## REQUIRED WORK
Copy every line of the data below, character for character.

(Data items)
*** Begin section ***

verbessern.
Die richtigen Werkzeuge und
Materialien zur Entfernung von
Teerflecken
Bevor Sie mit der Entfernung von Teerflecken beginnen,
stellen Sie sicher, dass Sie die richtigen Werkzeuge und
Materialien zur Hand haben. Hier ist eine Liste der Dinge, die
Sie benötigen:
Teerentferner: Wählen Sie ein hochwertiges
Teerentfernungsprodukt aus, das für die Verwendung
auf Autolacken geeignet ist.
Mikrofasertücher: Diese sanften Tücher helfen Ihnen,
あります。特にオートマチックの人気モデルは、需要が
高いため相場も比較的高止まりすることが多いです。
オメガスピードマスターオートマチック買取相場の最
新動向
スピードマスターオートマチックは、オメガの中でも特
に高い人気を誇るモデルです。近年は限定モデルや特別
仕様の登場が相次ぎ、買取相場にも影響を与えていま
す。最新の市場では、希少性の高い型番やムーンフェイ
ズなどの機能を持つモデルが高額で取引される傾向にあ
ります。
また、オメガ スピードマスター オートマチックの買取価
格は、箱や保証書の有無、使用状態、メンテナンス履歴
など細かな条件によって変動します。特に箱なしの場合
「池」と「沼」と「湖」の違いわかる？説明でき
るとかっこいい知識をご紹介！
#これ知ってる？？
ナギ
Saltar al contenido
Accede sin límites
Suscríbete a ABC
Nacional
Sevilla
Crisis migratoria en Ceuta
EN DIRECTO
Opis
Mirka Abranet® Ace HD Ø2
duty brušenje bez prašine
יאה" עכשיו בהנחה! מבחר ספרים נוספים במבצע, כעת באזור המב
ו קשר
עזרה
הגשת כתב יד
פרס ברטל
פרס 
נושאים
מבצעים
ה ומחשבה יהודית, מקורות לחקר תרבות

*** End section ***

## SOLUTION TO THE PROBLEM
verbessern.
Die richtigen Werkzeuge und
Materialien zur Entfernung von
Teerflecken
Bevor Sie mit der Entfernung von Teerflecken beginnen,
stellen Sie sicher, dass Sie die richtigen Werkzeuge und
Materialien zur Hand haben. Hier ist eine Liste der Dinge, die
Sie benötigen:
Teerentferner: Wählen Sie ein hochwertiges
Teerentfernungsprodukt aus, das für die Verwendung
auf Autolacken geeignet ist.
Mikrofasertücher: Diese sanften Tücher helfen Ihnen,
あります。特にオートマチックの人気モデルは、需要が
高いため相場も比較的高止まりすることが多いです。
オメガスピードマスターオートマチック買取相場の最
新動向
スピードマスターオートマチックは、オメガの中でも特
に高い人気を誇るモデルです。近年は限定モデルや特別
仕様の登場が相次ぎ、買取相場にも影響を与えていま
す。最新の市場では、希少性の高い型番やムーンフェイ
ズなどの機能を持つモデルが高額で取引される傾向にあ
ります。
また、オメガ スピードマスター オートマチックの買取価
格は、箱や保証書の有無、使用状態、メンテナンス履歴
など細かな条件によって変動します。特に箱なしの場合
「池」と「沼」と「湖」の違いわかる？説明でき
るとかっこいい知識をご紹介！
#これ知ってる？？
ナギ
Saltar al contenido
Accede sin límites
Suscríbete a ABC
Nacional
Sevilla
Crisis migratoria en Ceuta
EN DIRECTO
Opis
Mirka Abranet® Ace HD Ø2
duty brušenje bez prašine
יאה" עכשיו בהנחה! מבחר ספרים נוספים במבצע, כעת באזור המב
ו קשר
עזרה
הגשת כתב יד
פרס ברטל
פרס 
נושאים
מבצעים
ה ומחשבה יהודית, מקורות לחקר תרבות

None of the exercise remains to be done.